2) Shift from performative to participatory spirituality.
Faith cannot be primarily something performed by clergy or staff for people to watch or consume; it must be something that everyone is equipped to practice in daily life. This means creating pathways for simple, accessible spiritual habits and disciplines that can be adopted by everyone.
The church needs to learn how to listen to its own members’ spiritual stories and experiences in order to help connect them with the stories of scripture and the theological tradition. This begins with finding out what keeps people up at night and helping them discover how the Gospel of Jesus makes meaning out of their experience, particularly their suffering.
Most mainline churches’ language and cultural forms are inaccessible to most people in their neighborhoods. The Reformation involved a lot of vernacular translation. Somehow that got lost along the way. We need to reclaim it.
Everything listed above involves innovation, which is simply the adoption of new practices in a community. We don’t know what will work ahead of time. There is so much that needs to be discovered at the grass roots through local experimentation. We need to try a lot of things, learn from failure, and create an environment in which we can take risks together for the sake of the Gospel.
We need to take this journey together, not in isolation. Too many church leaders are lonely today. Most of our inherited church structures aren’t designed for peer sharing and mutual support.

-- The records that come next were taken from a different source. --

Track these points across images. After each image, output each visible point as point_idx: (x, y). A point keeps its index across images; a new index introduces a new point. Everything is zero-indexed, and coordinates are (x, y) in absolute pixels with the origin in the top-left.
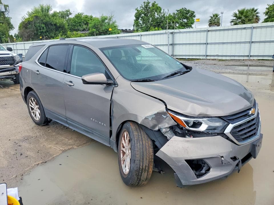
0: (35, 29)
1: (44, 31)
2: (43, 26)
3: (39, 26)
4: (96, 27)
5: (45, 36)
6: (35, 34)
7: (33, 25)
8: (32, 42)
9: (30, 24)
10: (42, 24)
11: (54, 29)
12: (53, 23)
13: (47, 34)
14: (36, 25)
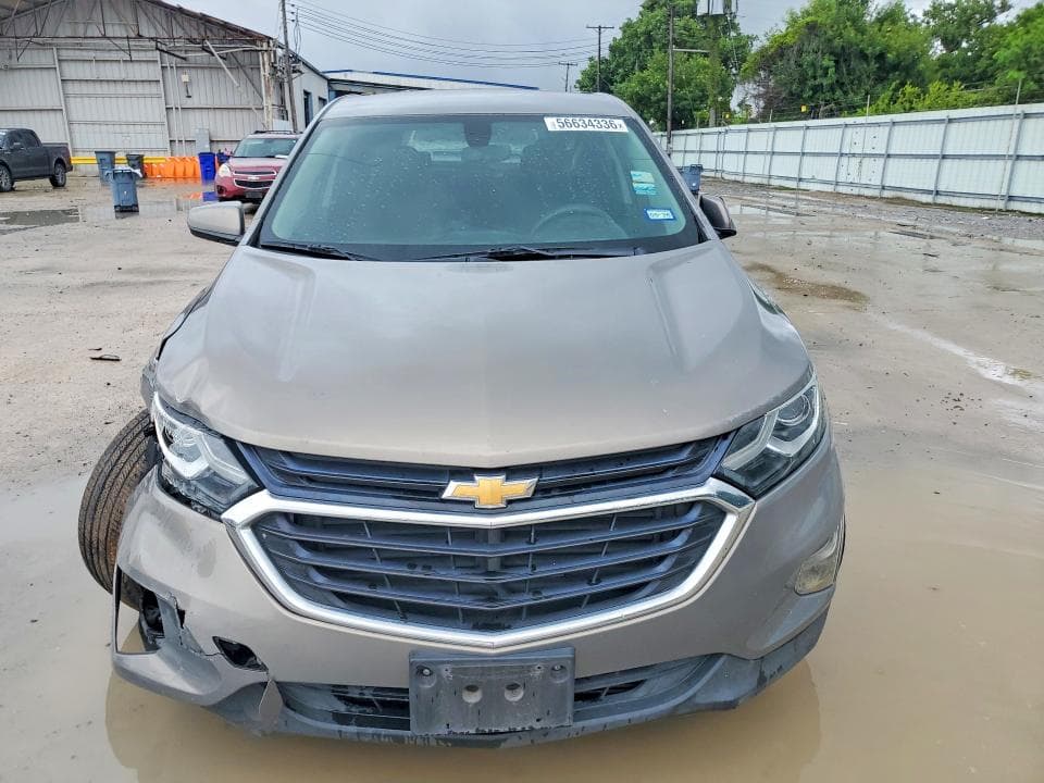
0: (797, 76)
1: (825, 82)
2: (826, 63)
3: (813, 65)
4: (1028, 63)
5: (827, 102)
6: (791, 94)
7: (792, 62)
8: (773, 125)
9: (782, 56)
10: (826, 57)
11: (868, 77)
12: (869, 51)
13: (838, 93)
14: (801, 61)
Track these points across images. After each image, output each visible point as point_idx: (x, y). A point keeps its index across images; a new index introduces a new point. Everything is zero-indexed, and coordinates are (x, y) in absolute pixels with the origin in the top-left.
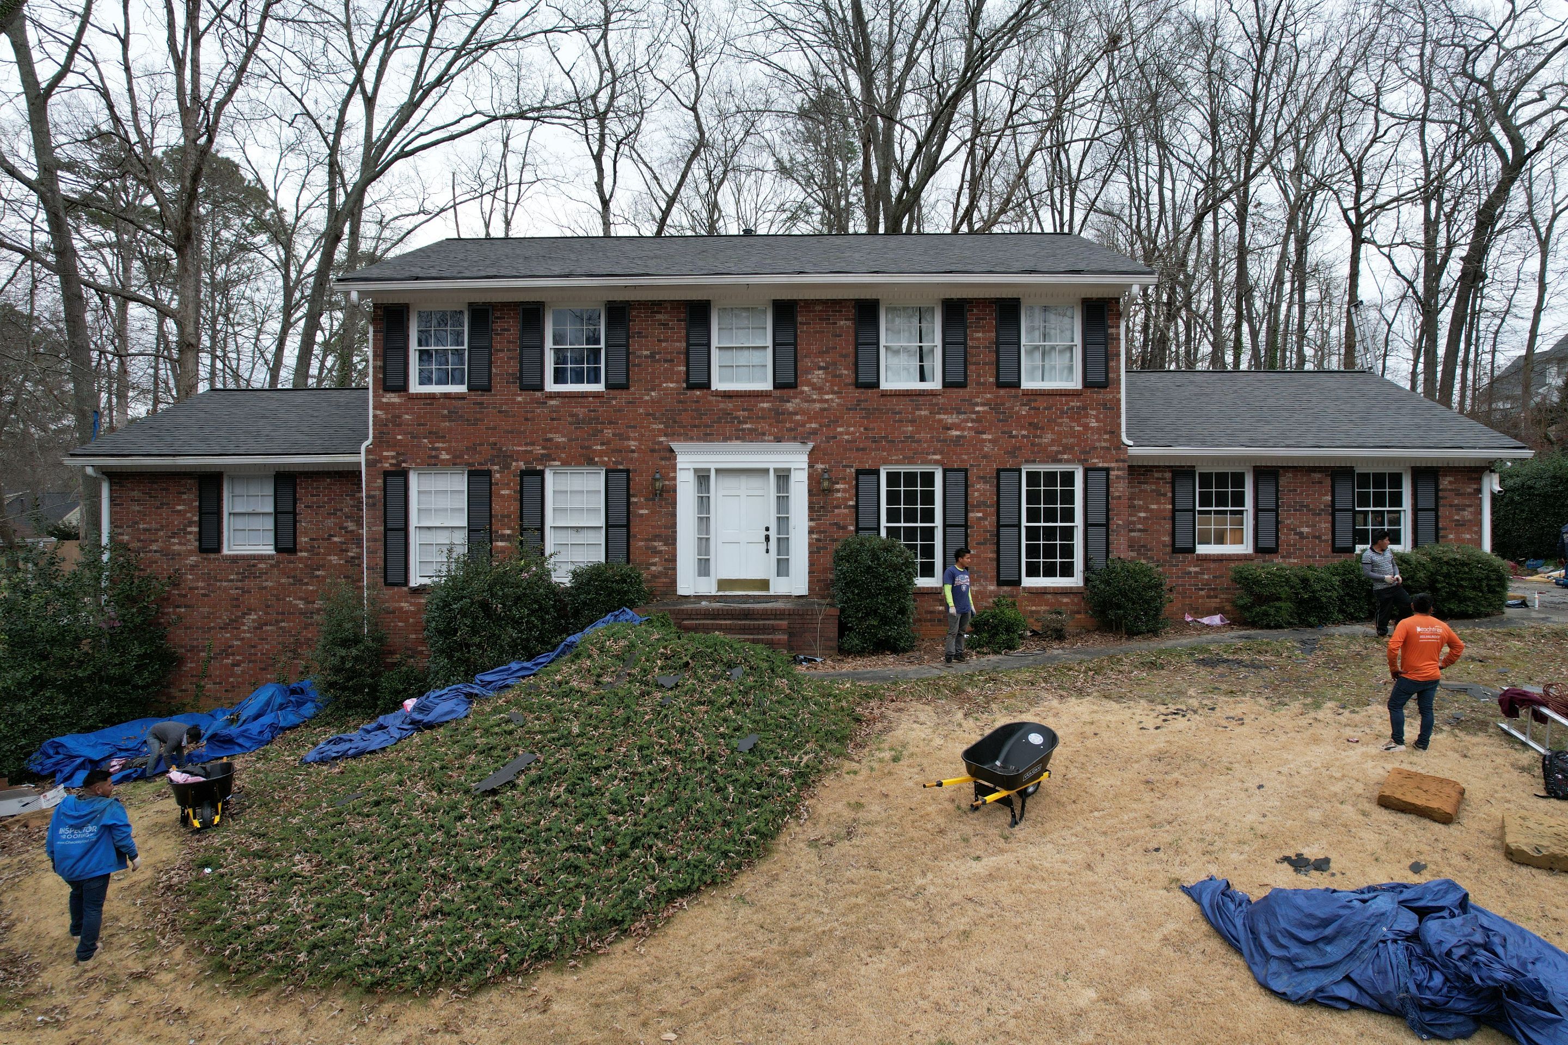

We need to figure out how to learn and discern together.
Claiming the Promise
The dismantling of the inherited congregational and denominational structures may be the work of the Holy Spirit, the work of the devil, or just the byproduct of the end of the Age of Mobilization (when Americans organized themselves into voluntary societies to get things done) and the rise of the Age of Authenticity (when Americans looked inward to discover and express their true self). Trying to reverse it is pointless. It is better to get clear on what God’s promises in Christ are for us and for our neighbors and find simple ways to make those promises come alive for ordinary people in ways they can understand and embody.